____ Supplied material

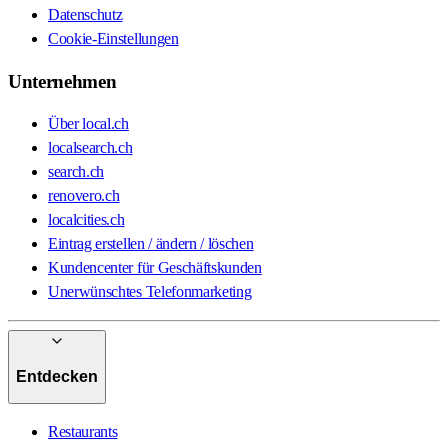
Datenschutz
Cookie-Einstellungen
Unternehmen
Über local.ch
localsearch.ch
search.ch
renovero.ch
localcities.ch
Eintrag erstellen / ändern / löschen
Kundencenter für Geschäftskunden
Unerwünschtes Telefonmarketing
Entdecken
Restaurants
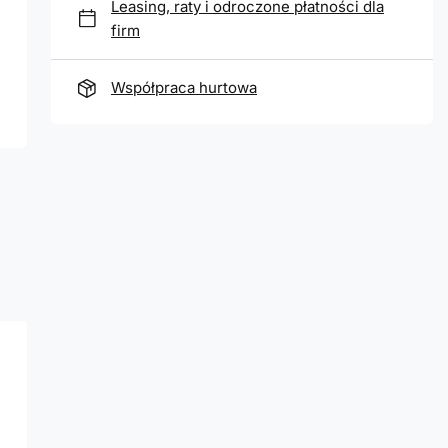
Leasing, raty i odroczone płatności dla
firm
Współpraca hurtowa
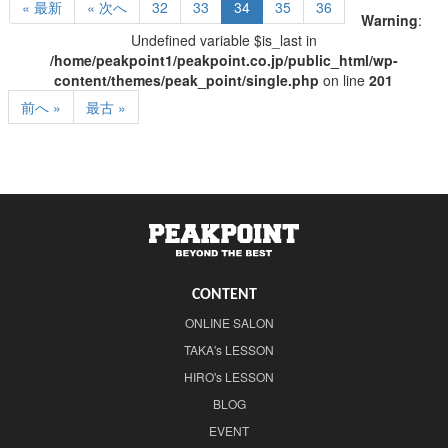
« 最新
« 次へ
32
33
34
35
36
Warning
:
Undefined variable $is_last in
/home/peakpoint1/peakpoint.co.jp/public_html/wp-
content/themes/peak_point/single.php
on line
201
前へ »
最古 »
CONTENT
ONLINE SALON
TAKA's LESSON
HIRO's LESSON
BLOG
EVENT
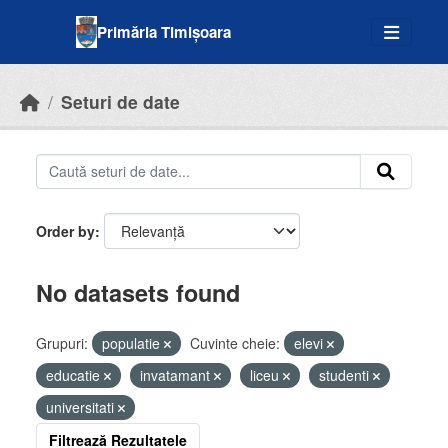
Skip to main content
Primăria Timișoara
Seturi de date
Order by
No datasets found
Grupuri:
populatie
Cuvinte cheie:
elevi
educatie
invatamant
liceu
studenti
universitati
Filtrează Rezultatele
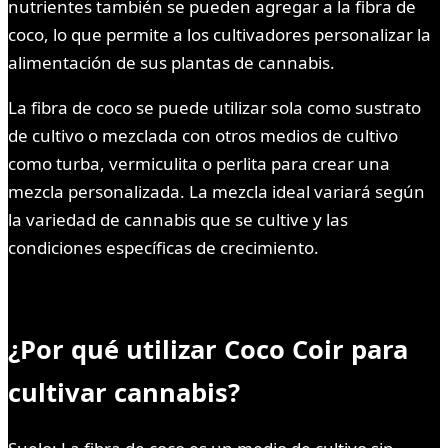
nutrientes también se pueden agregar a la fibra de
coco, lo que permite a los cultivadores personalizar la
alimentación de sus plantas de cannabis.
La fibra de coco se puede utilizar sola como sustrato
de cultivo o mezclada con otros medios de cultivo
como turba, vermiculita o perlita para crear una
mezcla personalizada. La mezcla ideal variará según
la variedad de cannabis que se cultive y las
condiciones específicas de crecimiento.
¿Por qué utilizar Coco Coir para
cultivar cannabis?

________

## Task to carry out
How many lines of the entries above contain the word "como"? Reply with the number alone.

## Written answer
2